Tuttoscuola: Non solo statale

Il lavoro è ‘buono’ se…

 “Scuola e impresa: alleanza per favorire opportunità lavorative?” E’ il titolo dell’incontro che si è svolto martedì 13 ottobre 2015 presso l’I.T.I.S. Galileo Galilei di Roma l’iniziativapromosso dall’Ufficio Scolastico Regionale del Lazio in collaborazione con il CNOS-FAP (Centro Nazionale Opere Salesiane – Formazione Aggiornamento Professionale) e Tuttoscuola.

Nel corso dell’evento, è stato presentato il volume di Dario Nicoli “Il Lavoro Buono. Una proposta educativa per la generazione post-crisi” (edizione CNOS-FAP e Tuttoscuola, 2015).

L’autore ha spiegato che lo studio del “Lavoro buono” è partito da un’indagine su come il lavoro viene presentato nei libri di testo dei vari corsi di studi, sia nella prospettiva dell’educazione alla cittadinanza sia in quella della storia e dell’insegnamento tecnico. L’esito di questa ricerca, ha spiegato l’autore, è stato, con poche eccezioni, deludente: il lavoro è perlopiù delineato ideologicamente, seguendo una linea di contrasto tra lavoro e libertà, tra esercizio di una professione e possibilità di espressione autentica dell’individuo.

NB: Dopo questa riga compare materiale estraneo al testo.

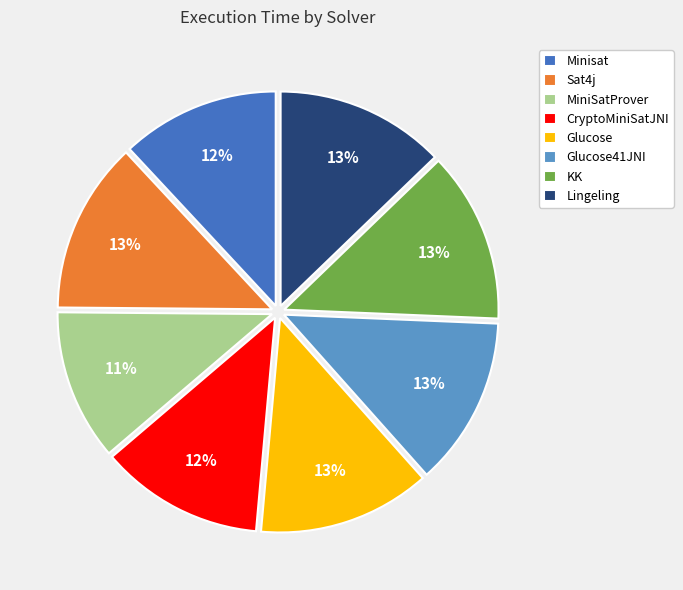

Which slice is the smallest?

MiniSatProver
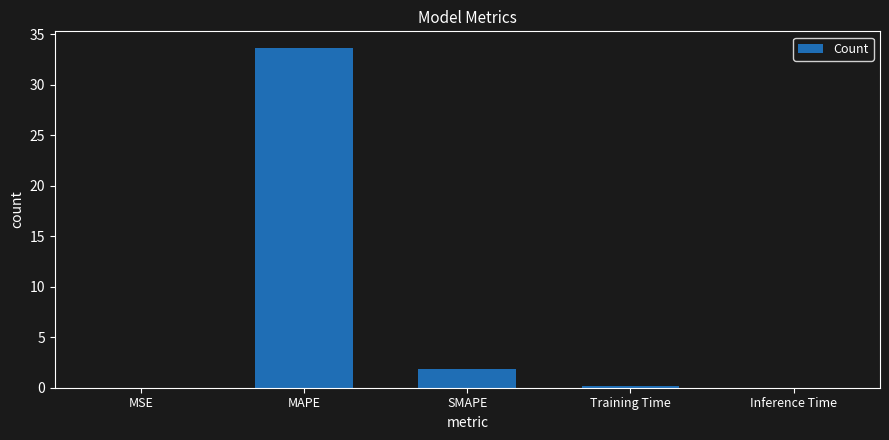

Are the bars horizontal?

No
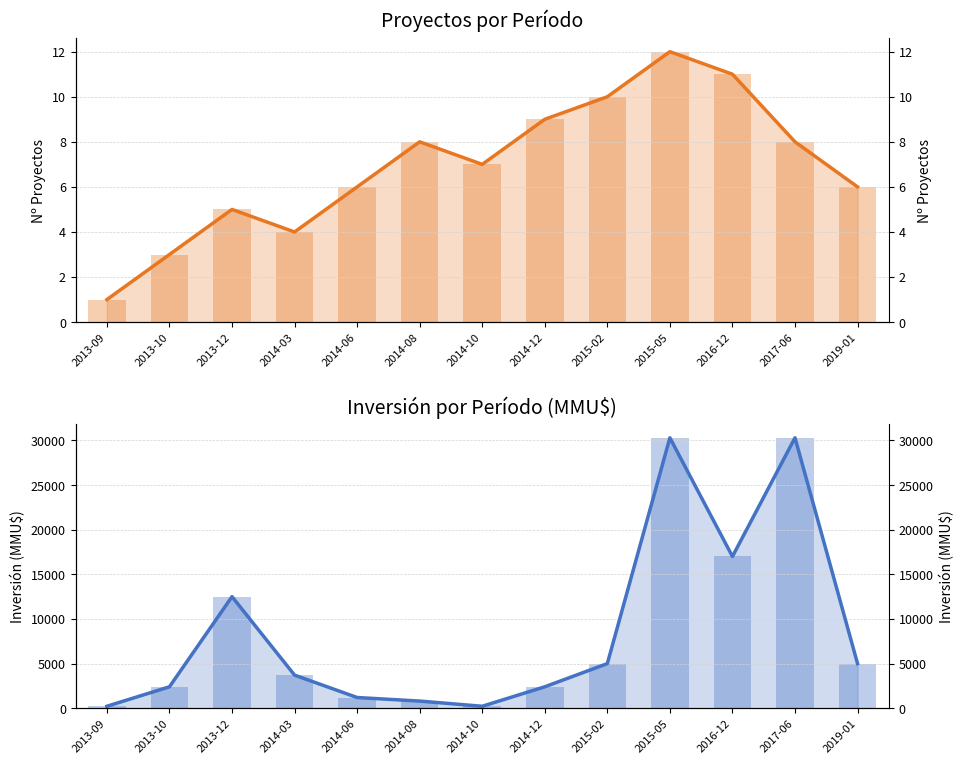

Which series has the largest range (max minus min)?

Inversión(MMU$)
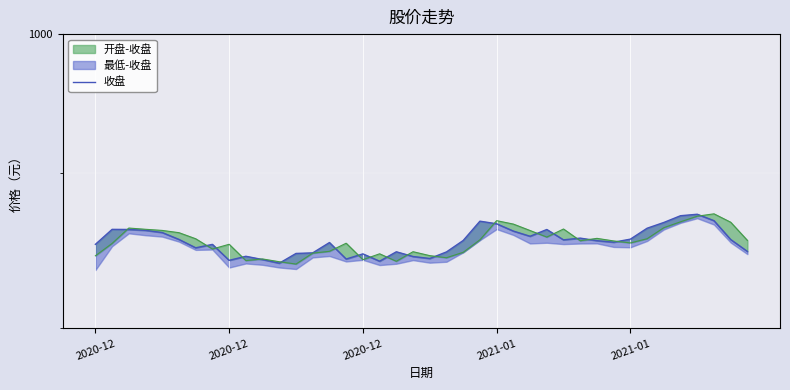

How many data points are above 855?

20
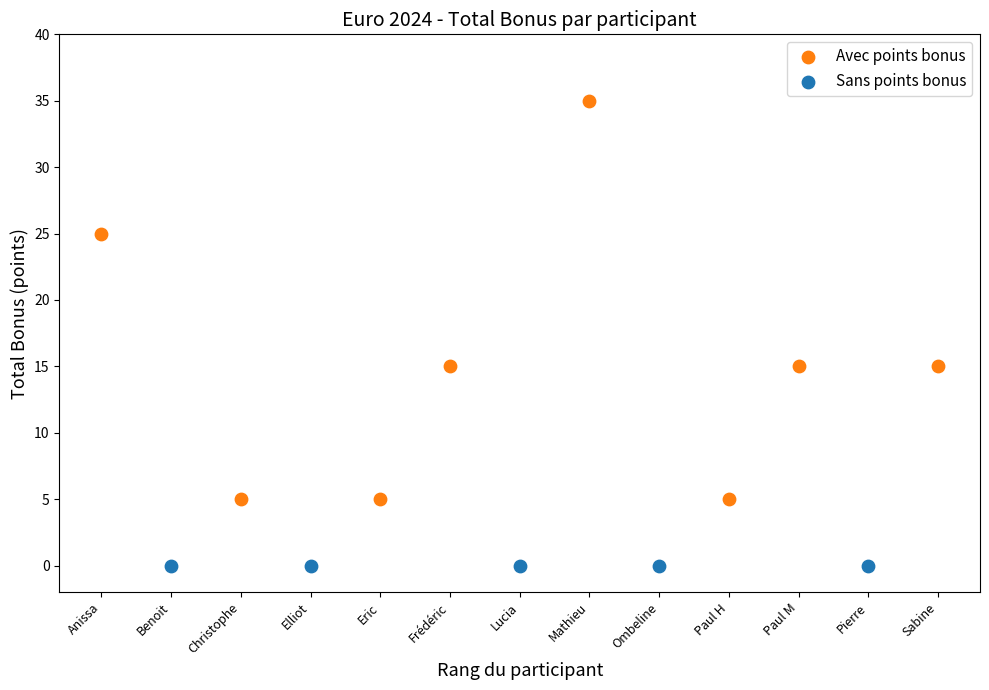

What are all the series names shown in the legend?

Avec points bonus, Sans points bonus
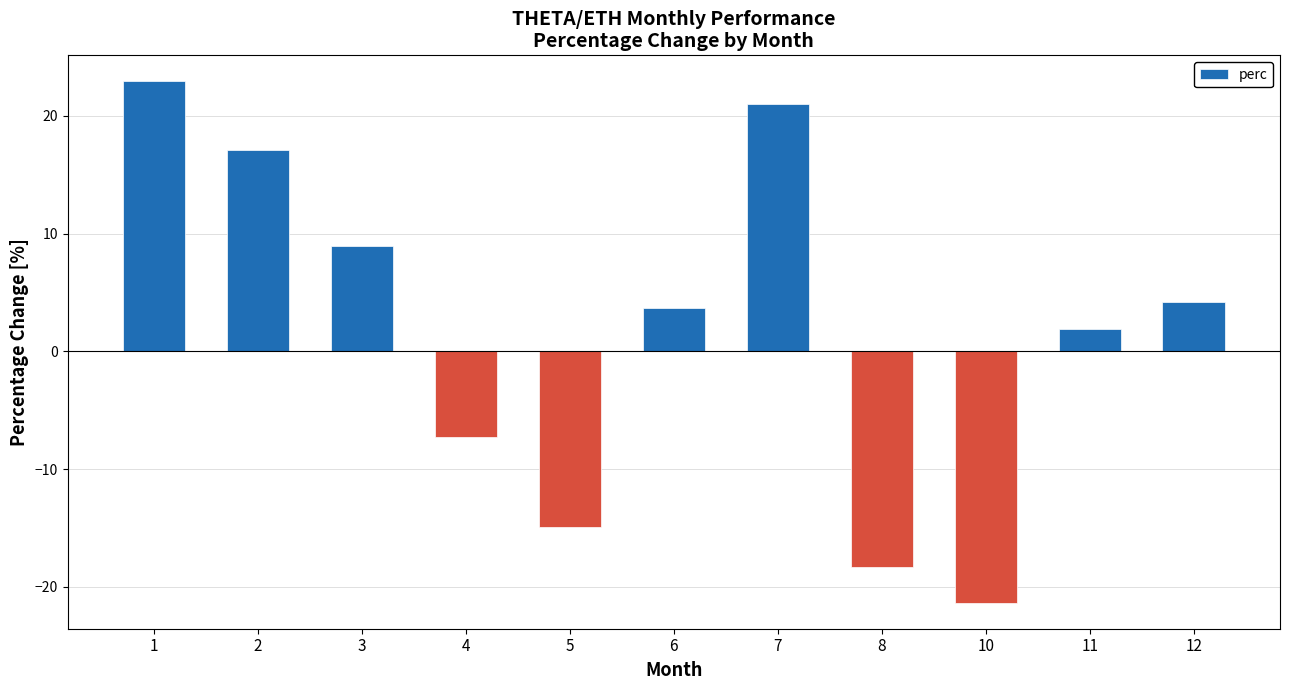

How many bars are there in total?

11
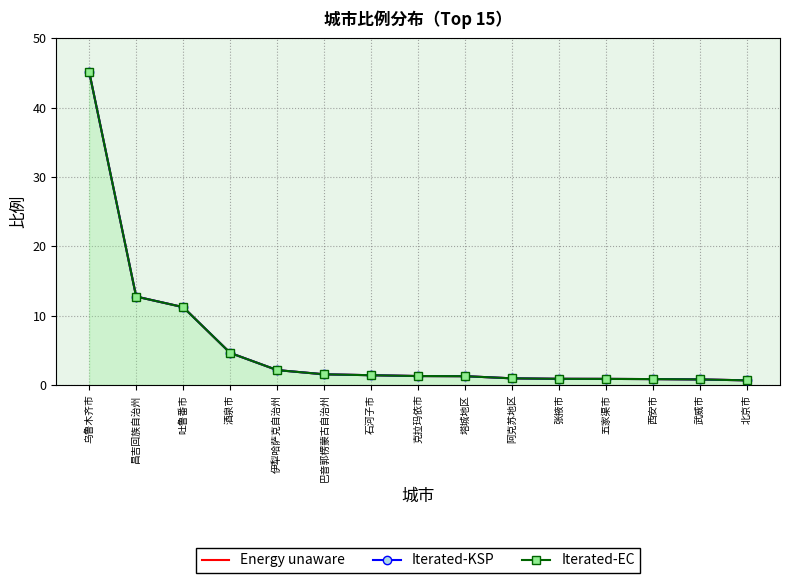

The Iterated-EC series shows 0.6 at 阿克苏地区. True or false?

False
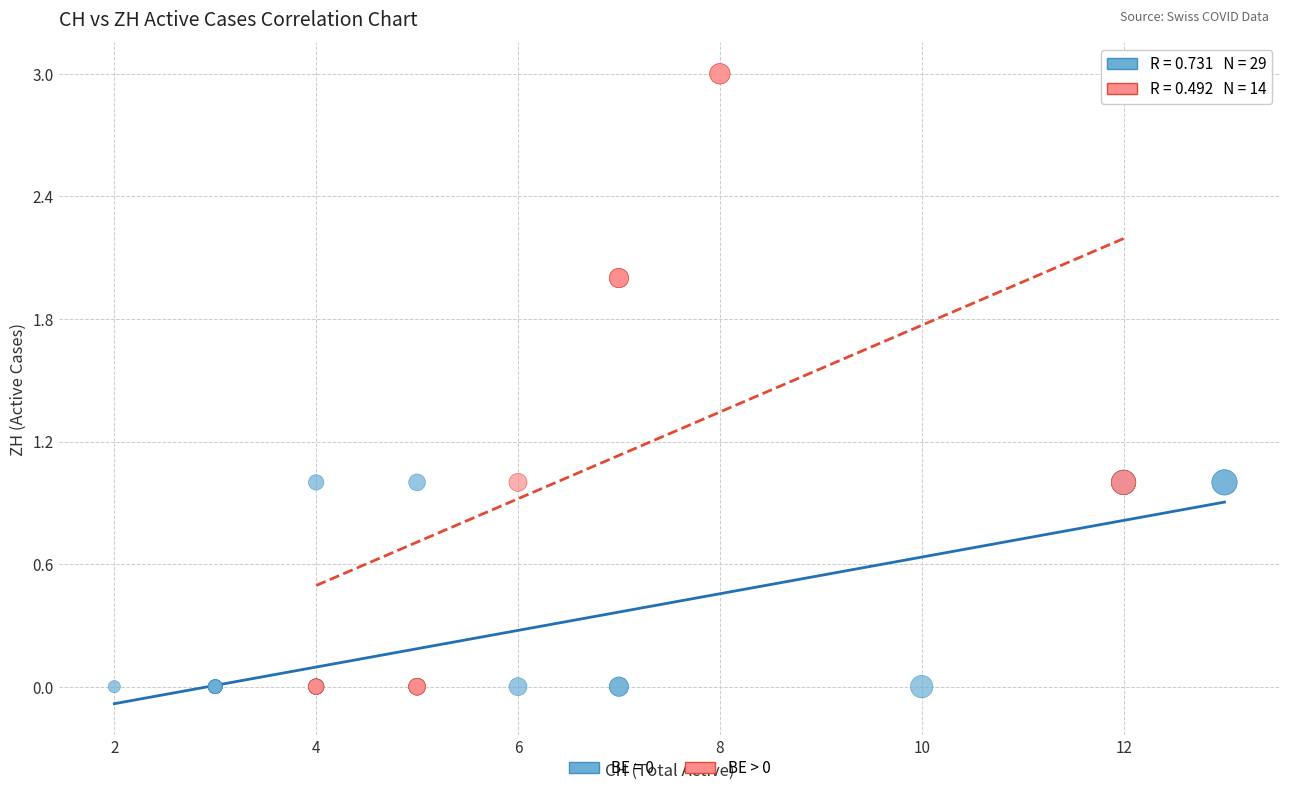

Which series has the widest spread of Y values?

BE > 0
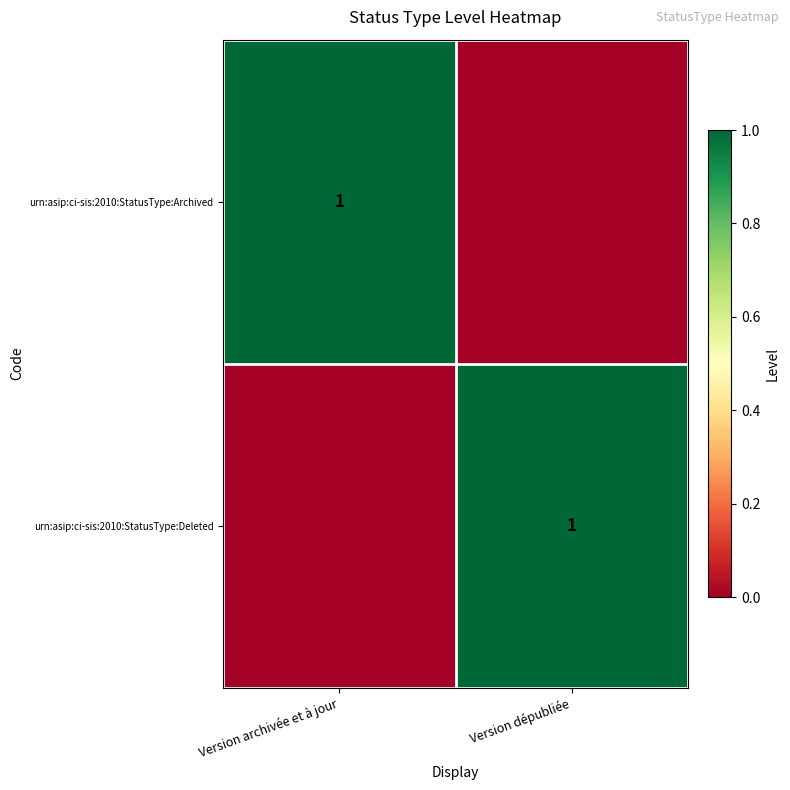

Between Version dépubliée and Version archivée et à jour, which is larger?

Version archivée et à jour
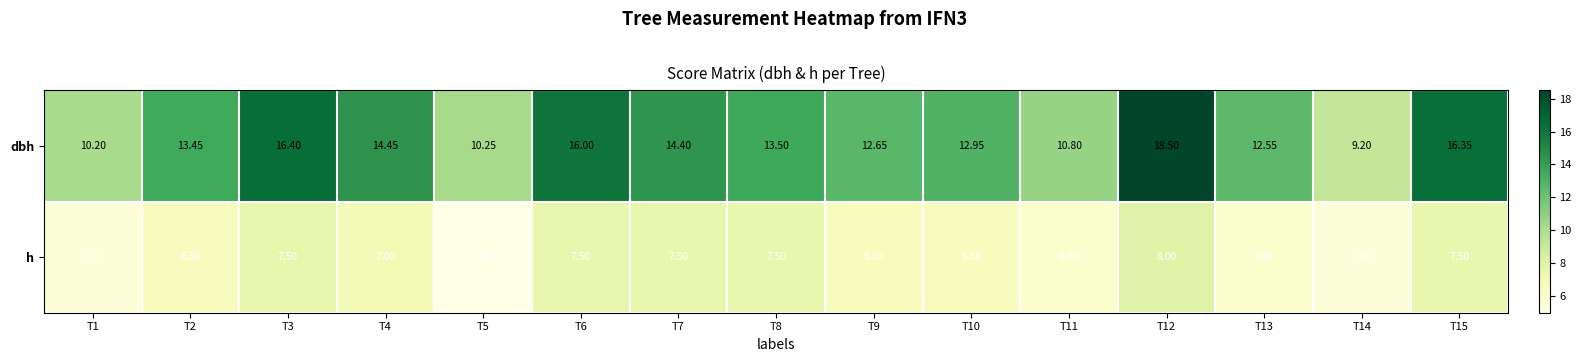

What is the total value across all series at T15?

23.9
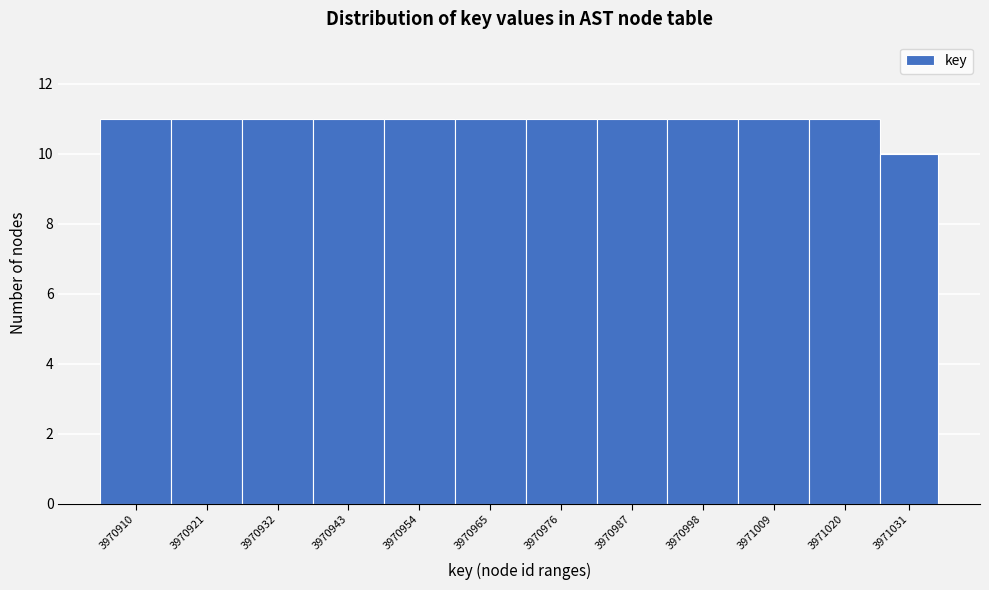

Reading left to right, transcribe all the data shown in this chart.

3970910=11	3970921=11	3970932=11	3970943=11	3970954=11	3970965=11	3970976=11	3970987=11	3970998=11	3971009=11	3971020=11	3971031=10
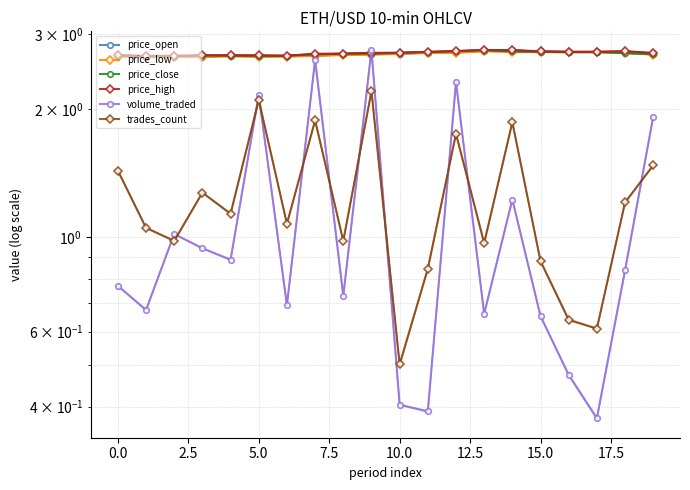

True or false: price_high and trades_count intersect in this chart.

False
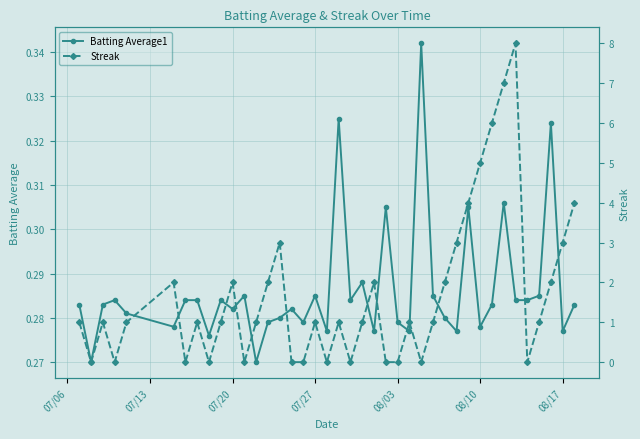

True or false: Batting Average1 has more than 1 points higher than both neighbors.

True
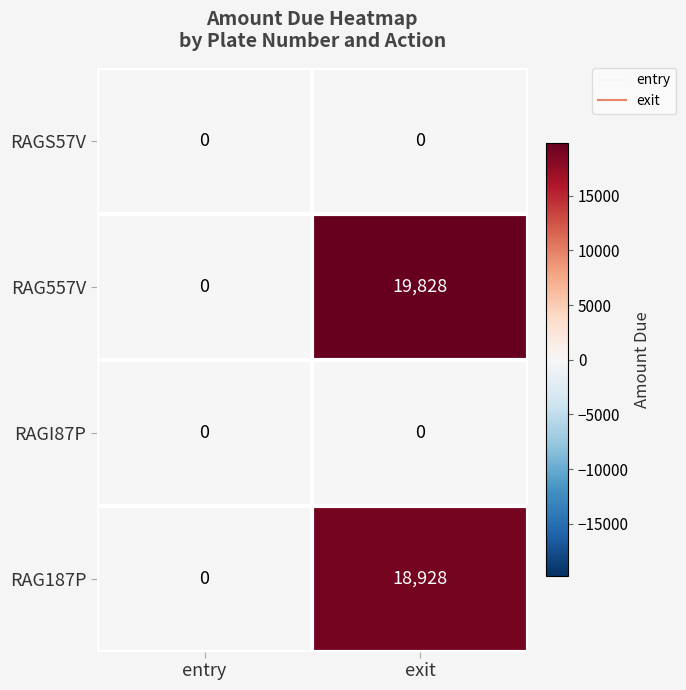

Which series has the widest spread of values?

RAG557V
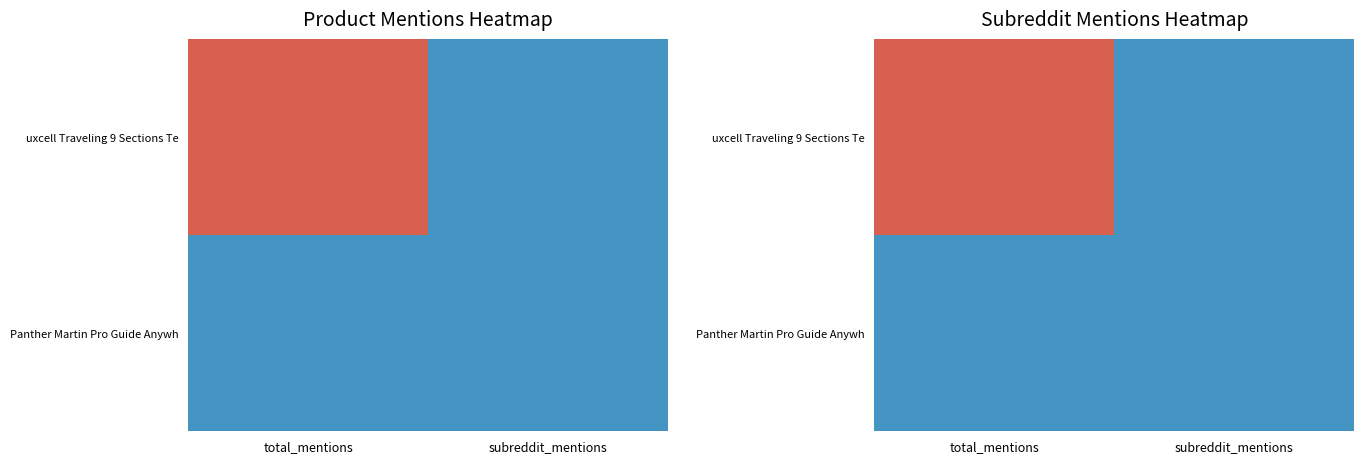

What is the total value across all series at subreddit_mentions?

2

Il lavoro è invece, per Nicoli, professore universitario alla “Cattolica” di Brescia, “la proiezione concreta del futuro di un popolo” e ha un deciso valore educativo e formativo, presentando tre vantaggi:

1) Consente una conoscenza fattiva della realtà, anche mediante l’uso, come diceva Aristotele, delle mani, di contro alla negatività di una conoscenza astratta dell’effettualità.

2) Consente di agire in modo efficace in relazione a una domanda.

3) Ha la funzione di stabilizzare l’Io.

Sulla base di questi vantaggi, è possibile delineare, ha sostenuto Nicoli, una profonda demarcazione tra il lavoro “buono”, che è conoscenziale, ben fatto, stabile e duraturo, e il lavoro cattivo, che è provocatorio, provvisorio, distaccato dalla realtà, per il mancato coinvolgimento dell’io operante.

Il lavoro buono, ha spiegato l’autore del volume, deve consentire di cavarsela da sé. Occorre che la scuola creda nel compito dei giovani. I giovani devono essere ritenuti meritevoli di conoscere il mondo.

In questo quadro, l’alternanza scuola-lavoro va vista con favore, ma con delle cautele. Anzitutto, per Nicoli, bisogna evitare la monocultura dello stage. Ma soprattutto occorre rifuggire da ogni tentativo di scolasticizzare l’impresa, poiché “il linguaggio dell’impresa è quello del compito di realtà”.